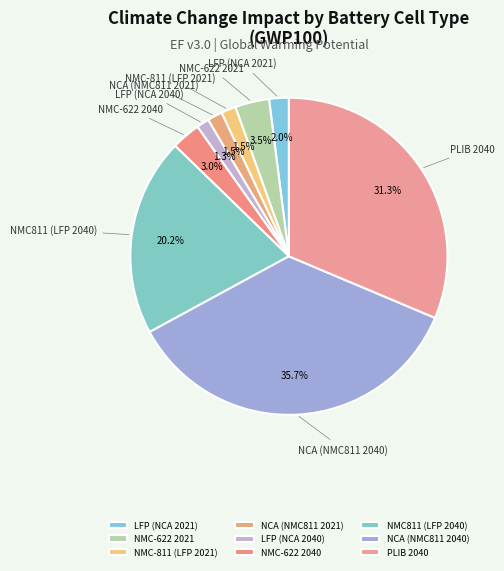

Is there any slice that represents more than half of the pie?

No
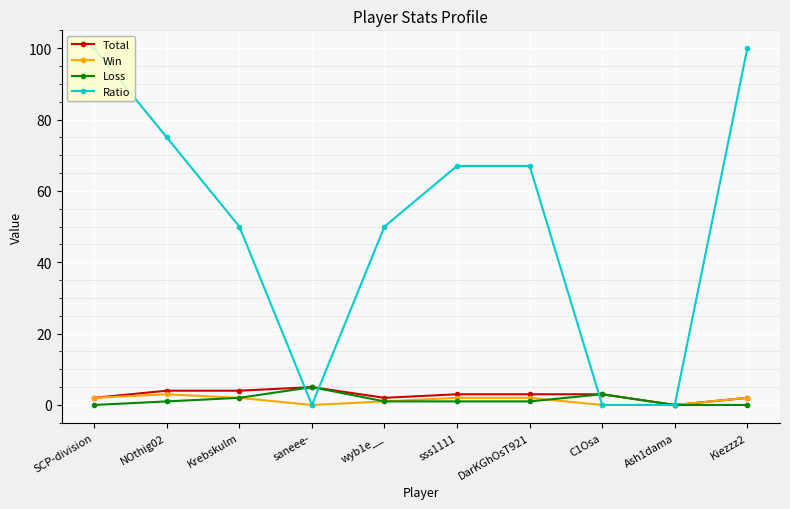

Between sss1111 and C1Osa, which series saw the biggest shift?

Ratio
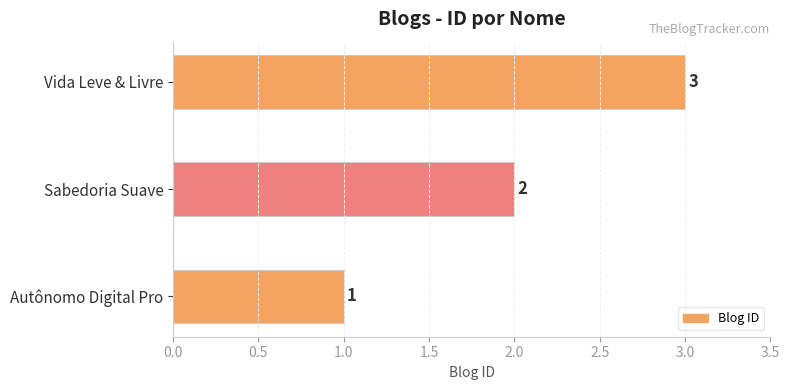

How many categories are shown in the chart?

3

- Activity -
List each line in the records above that contains the string "chart", matching its case exactly.

- Answer for the task -
How many categories are shown in the chart?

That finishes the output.